I read Warren's webpage, and she's long on idealism but short on how to implement her ideas--just like so many other politicians. She supports Homeland Security's efforts without criticism and doesn't say a word against the Patriot Act, the National Defense Act, or the war on drugs.

How is she significantly different from Obama or Clinton in these regards?

billclausen (anonymous profile)
September 28, 2013 at 5:23 p.m. (Suggest removal)

Elections would be much more important if they weren't largely funded by special interests, who often bribe both sides. Also, according to a lobbyist, when a lobbyist asks "What will you be doing after your political career is over," it's a gotcha moment. Around year 2000, the first time I heard someone say the word "Republicrats," I scoffed, though not out loud. (Sorry anyway, Jack Artusio.) But now I favor "Demoblicans." Did not the Dems overwhelmingly favor the Iraq invasion and the Patriot Act? The two big parties battle more for majority clout than out of principles, in my rough estimate. And the answer isn't the ascendancy of a third party, when the system itself is dysfunctional.

Adonis_Tate (anonymous profile)
September 29, 2013 at 8:42 a.m. (Suggest removal)

Kudos to the American public for disregarding super-pacs, and also for letting their reps know they oppose USA vs Syria!

Adonis_Tate (anonymous profile)
September 29, 2013 at 8:47 a.m. (Suggest removal)

Elizabeth Warren will most likely get around to addressing some of the peripheral issues that seem to preoccupy some of our Libertarian leaning compatriots. Presently she is a bit occupied with a few existential type battles . Her work against the banksters and trying to reinstate a Glass Steagle like law is critical if we are to avoid another burst bubble. Also she is finding a way to work across party lines on that , a Herculean task in itself.

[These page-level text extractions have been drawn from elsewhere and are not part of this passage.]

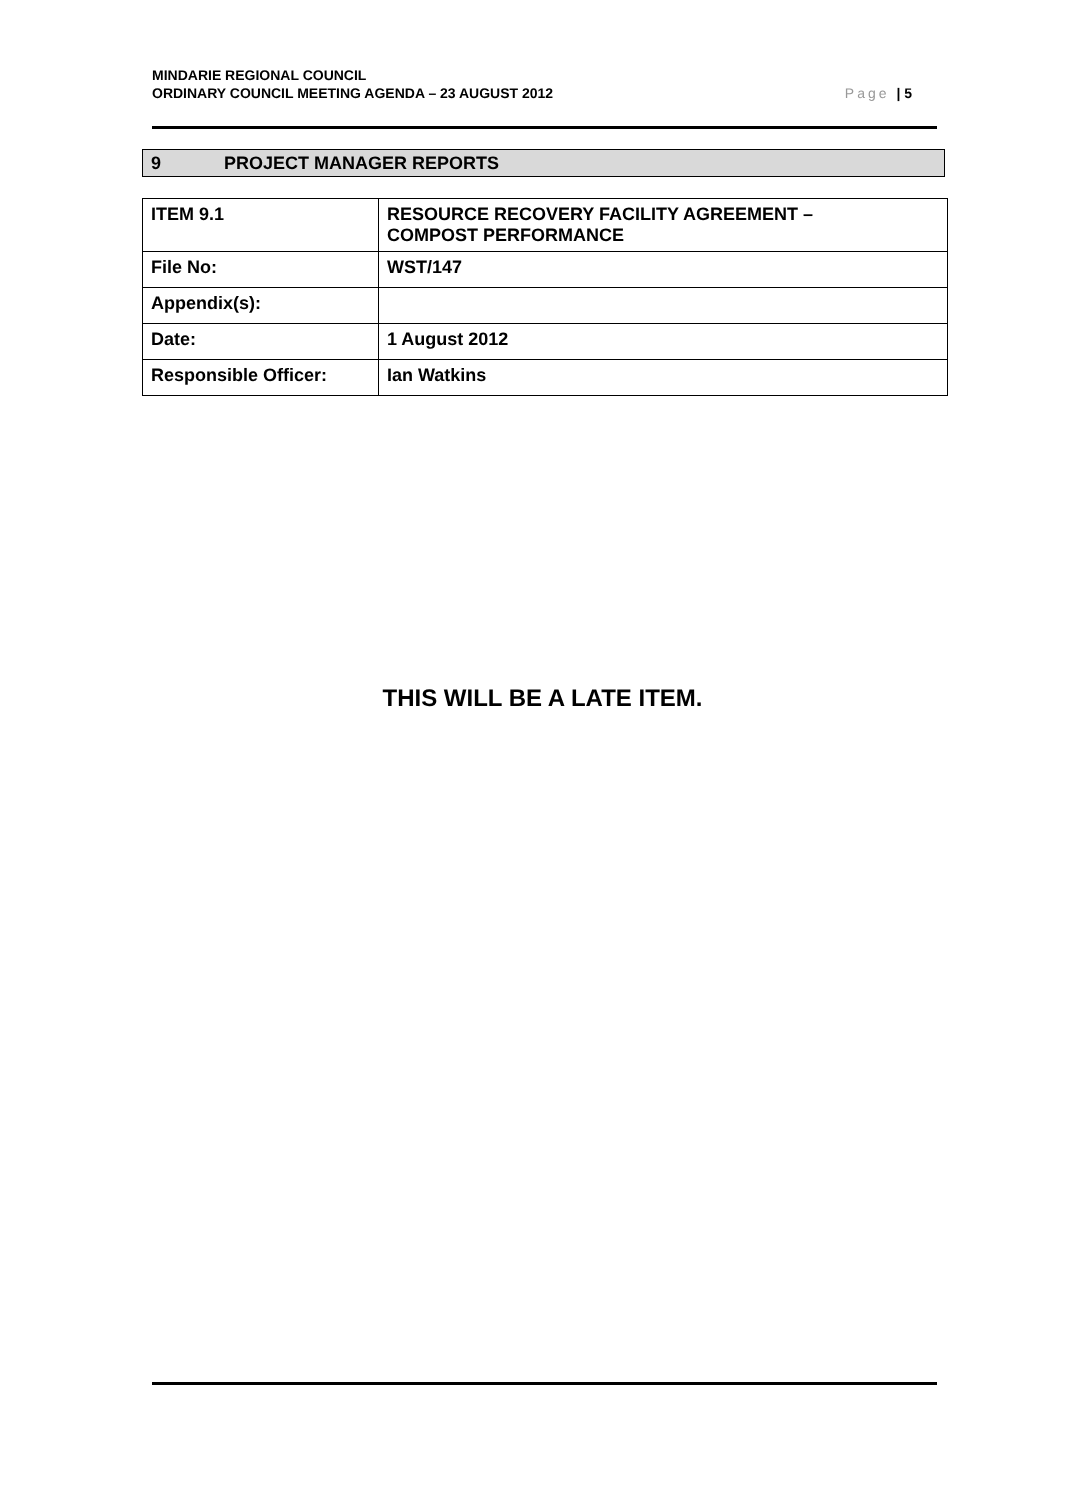MINDARIE REGIONAL COUNCIL
ORDINARY COUNCIL MEETING AGENDA – 23 AUGUST 2012
Page | 5
9 PROJECT MANAGER REPORTS
| ITEM 9.1 | RESOURCE RECOVERY FACILITY AGREEMENT – COMPOST PERFORMANCE |
| File No: | WST/147 |
| Appendix(s): | |
| Date: | 1 August 2012 |
| Responsible Officer: | Ian Watkins |
THIS WILL BE A LATE ITEM.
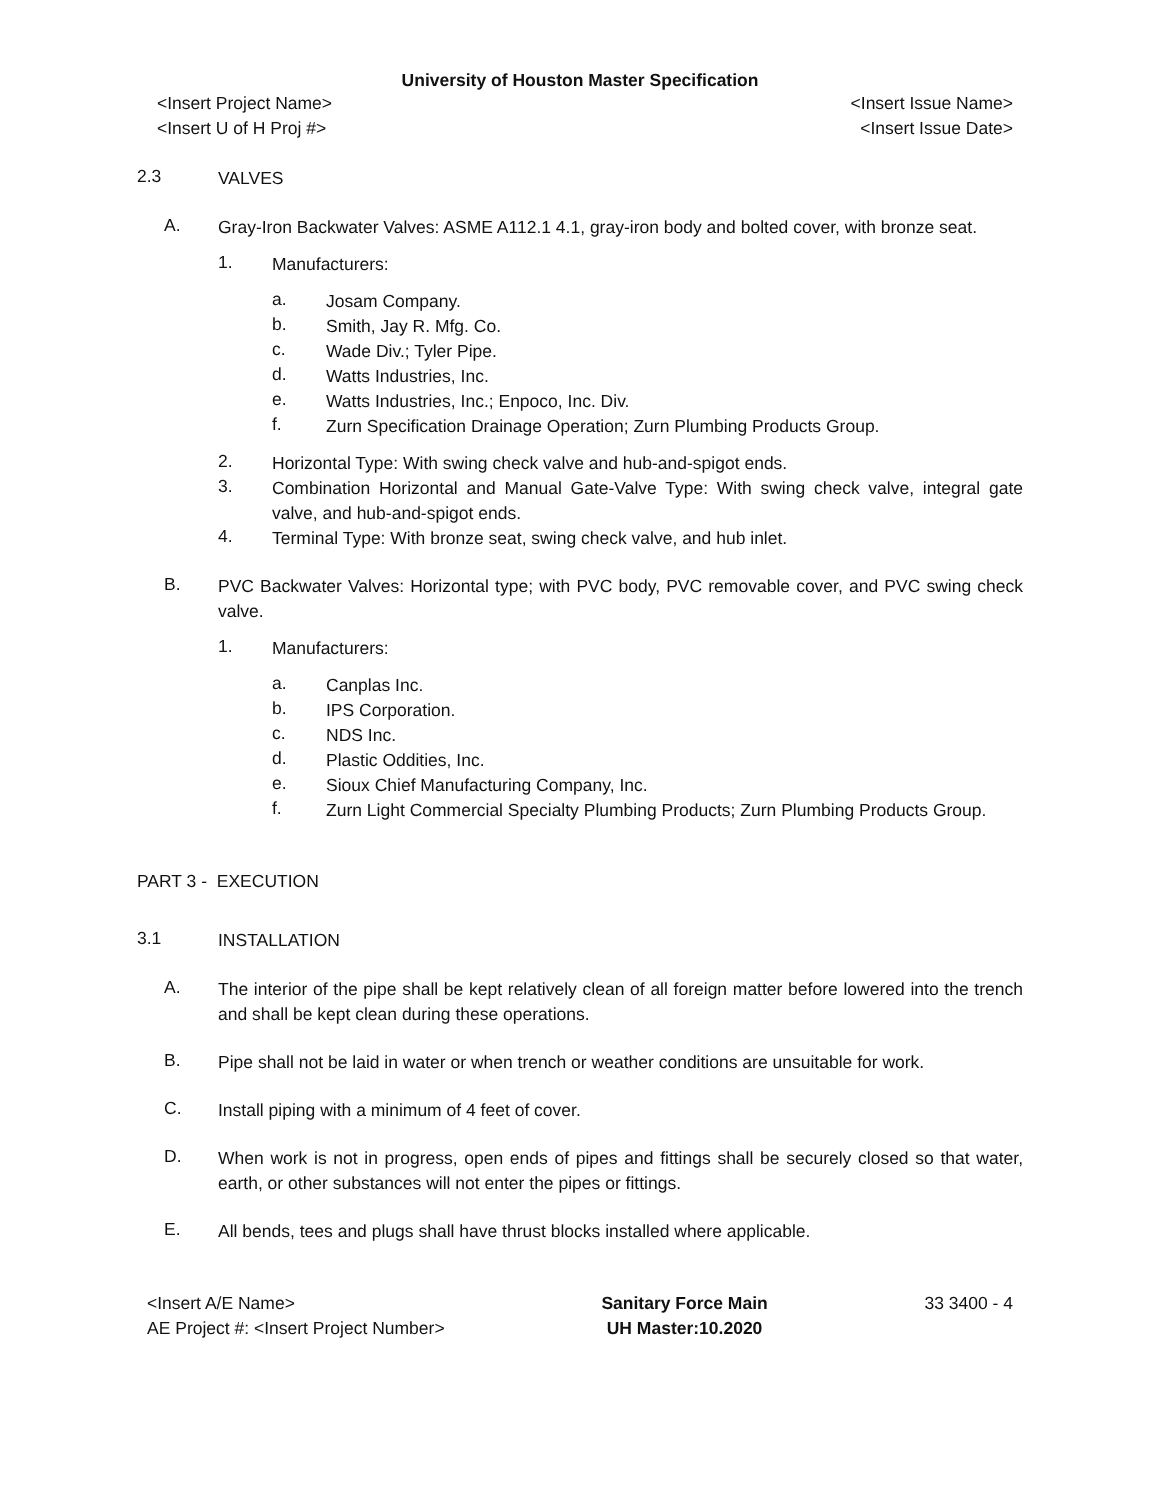University of Houston Master Specification
<Insert Project Name> <Insert Issue Name>
<Insert U of H Proj #> <Insert Issue Date>
2.3 VALVES
A. Gray-Iron Backwater Valves: ASME A112.1 4.1, gray-iron body and bolted cover, with bronze seat.
1. Manufacturers:
a. Josam Company.
b. Smith, Jay R. Mfg. Co.
c. Wade Div.; Tyler Pipe.
d. Watts Industries, Inc.
e. Watts Industries, Inc.; Enpoco, Inc. Div.
f. Zurn Specification Drainage Operation; Zurn Plumbing Products Group.
2. Horizontal Type: With swing check valve and hub-and-spigot ends.
3. Combination Horizontal and Manual Gate-Valve Type: With swing check valve, integral gate valve, and hub-and-spigot ends.
4. Terminal Type: With bronze seat, swing check valve, and hub inlet.
B. PVC Backwater Valves: Horizontal type; with PVC body, PVC removable cover, and PVC swing check valve.
1. Manufacturers:
a. Canplas Inc.
b. IPS Corporation.
c. NDS Inc.
d. Plastic Oddities, Inc.
e. Sioux Chief Manufacturing Company, Inc.
f. Zurn Light Commercial Specialty Plumbing Products; Zurn Plumbing Products Group.
PART 3 - EXECUTION
3.1 INSTALLATION
A. The interior of the pipe shall be kept relatively clean of all foreign matter before lowered into the trench and shall be kept clean during these operations.
B. Pipe shall not be laid in water or when trench or weather conditions are unsuitable for work.
C. Install piping with a minimum of 4 feet of cover.
D. When work is not in progress, open ends of pipes and fittings shall be securely closed so that water, earth, or other substances will not enter the pipes or fittings.
E. All bends, tees and plugs shall have thrust blocks installed where applicable.
<Insert A/E Name>
AE Project #: <Insert Project Number>
Sanitary Force Main
UH Master:10.2020
33 3400 - 4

Eliminating predatory college loan lending , a crisis for our current and future college graduates, is also a giant battle she has and is waging. There is an upcoming Supreme Court ruling that can further open the Citizens United floodgates of money in elections . She is very active in opposing that - " "If the court continues in the direction of Citizens United, we may move another step closer to neutering Congress."
She needs all the help she can get . If that means supporting an imperfect party so be it. To me that is better than silly symbolic throw away votes on unviable candidates with no chance.

geeber (anonymous profile)
September 29, 2013 at 11:46 a.m. (Suggest removal)

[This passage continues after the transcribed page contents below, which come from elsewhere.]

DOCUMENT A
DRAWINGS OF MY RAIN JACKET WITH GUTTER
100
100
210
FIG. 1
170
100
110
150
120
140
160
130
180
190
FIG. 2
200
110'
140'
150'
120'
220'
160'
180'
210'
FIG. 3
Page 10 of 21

correct, geeber, we have to assist Warren in trying to reinstate the Glass Steagall Act which, when it lapsed, help lead to the Great Recession of 2007-08. And there is no reason to throw one's vote away just because, as in my own case like AT, the Demoblicans are almost as corrupt as the Republicrats.

DrDan (anonymous profile)
September 29, 2013 at 2:34 p.m. (Suggest removal)

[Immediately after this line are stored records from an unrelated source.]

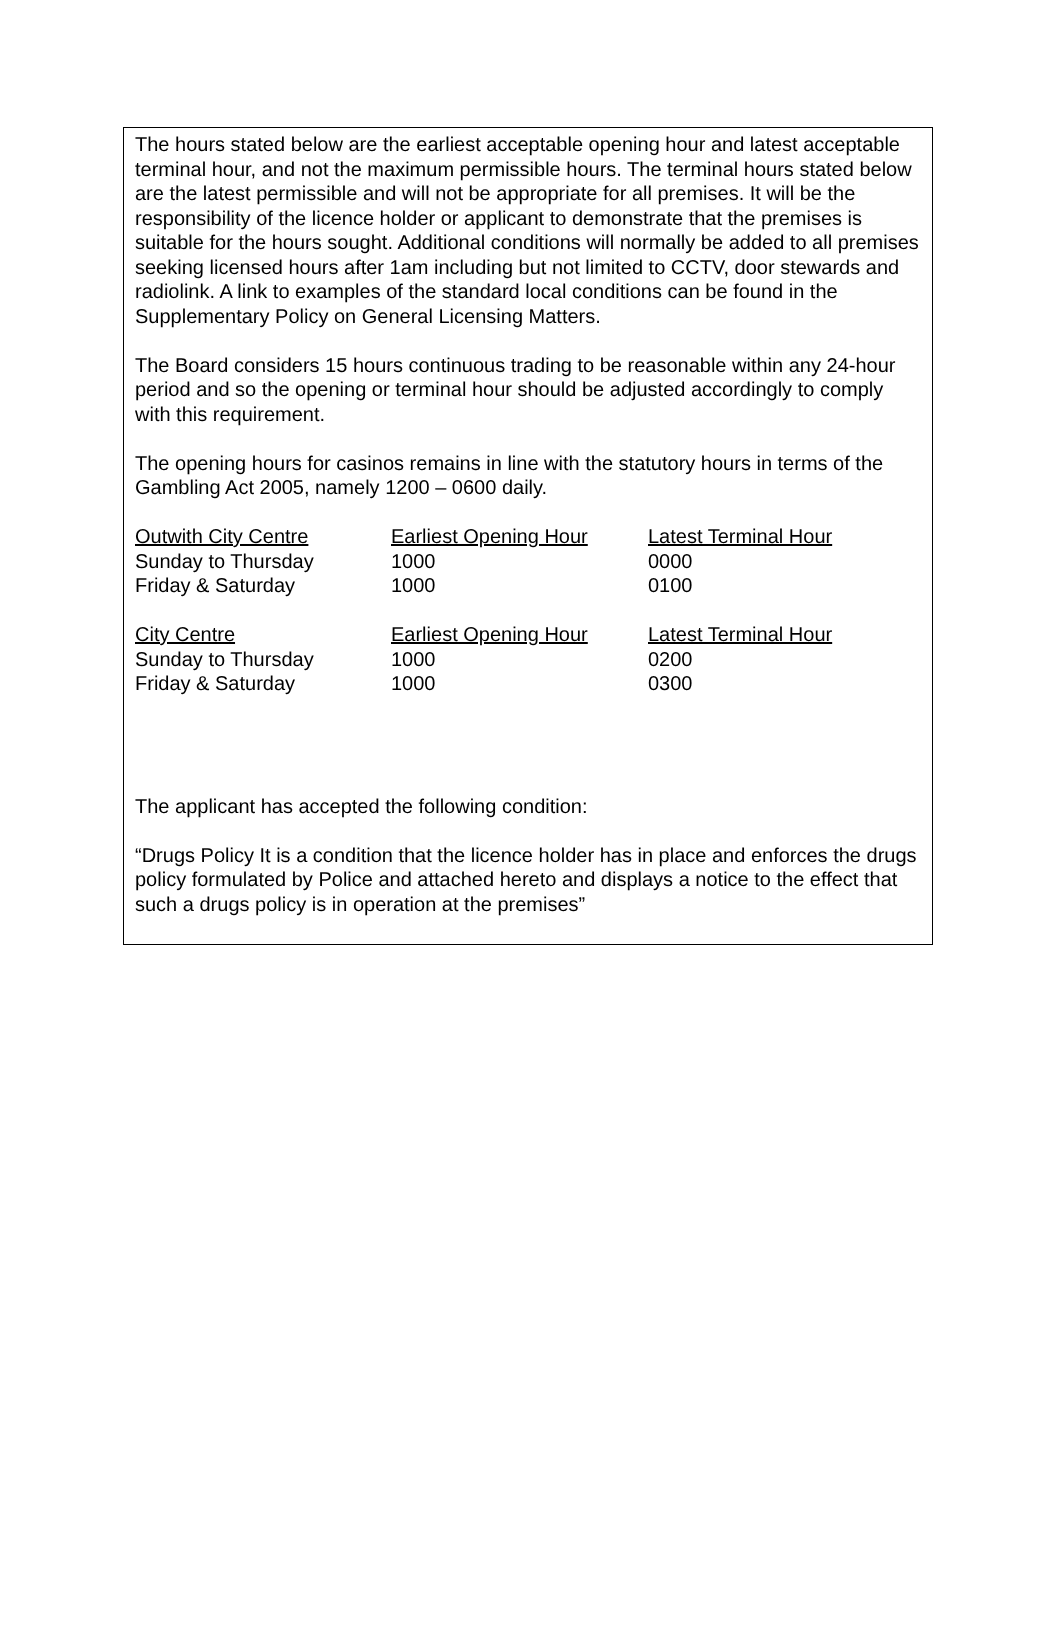The hours stated below are the earliest acceptable opening hour and latest acceptable terminal hour, and not the maximum permissible hours. The terminal hours stated below are the latest permissible and will not be appropriate for all premises. It will be the responsibility of the licence holder or applicant to demonstrate that the premises is suitable for the hours sought. Additional conditions will normally be added to all premises seeking licensed hours after 1am including but not limited to CCTV, door stewards and radiolink. A link to examples of the standard local conditions can be found in the Supplementary Policy on General Licensing Matters.
The Board considers 15 hours continuous trading to be reasonable within any 24-hour period and so the opening or terminal hour should be adjusted accordingly to comply with this requirement.
The opening hours for casinos remains in line with the statutory hours in terms of the Gambling Act 2005, namely 1200 – 0600 daily.
| Outwith City Centre | Earliest Opening Hour | Latest Terminal Hour |
| Sunday to Thursday | 1000 | 0000 |
| Friday & Saturday | 1000 | 0100 |
| City Centre | Earliest Opening Hour | Latest Terminal Hour |
| Sunday to Thursday | 1000 | 0200 |
| Friday & Saturday | 1000 | 0300 |
The applicant has accepted the following condition:
“Drugs Policy It is a condition that the licence holder has in place and enforces the drugs policy formulated by Police and attached hereto and displays a notice to the effect that such a drugs policy is in operation at the premises”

Oops , thanks for the correction , DD. Steagall , of course. Also agree with you about corruption of Democratic Party .
I don't hold many politicians in high regard , including Obama at this point , but I would add Sen. Bernie Sanders to the list with Warren as Congressmembers that I admire.

geeber (anonymous profile)
September 29, 2013 at 3 p.m. (Suggest removal)

Careful, geeber: Sanders is a...dare I scribble this... a "Socialist" and you know they're in league with the devil. As an independent, Sanders has room to maneuver, though he caucuses with the Demos.

DrDan (anonymous profile)
September 29, 2013 at 3:56 p.m. (Suggest removal)

Mr. Cohen has a great idea! Since none of those republicans he wants to throw out we're elected by citizens in their respective districts, we should just do what Mr. Cohen secretly wants but will not admit: a dictatorship of soft tyranny where all his massive government and socialist ideas can be implemented by fiat with Mr. Cohen (a really smart guy who knows better than you) can help preside over every detail of your life.

willy88 (anonymous profile)
October 1, 2013 at 8:46 a.m. (Suggest removal)

Article V gives the states power (not YET used) to over-ride Congress, in the event that Congress's self-interests conflict with those of the people. Tea is archaic. It's time to deploy V and mandate public campaign financing!

Who's not tired of lesser evils and picked poisons?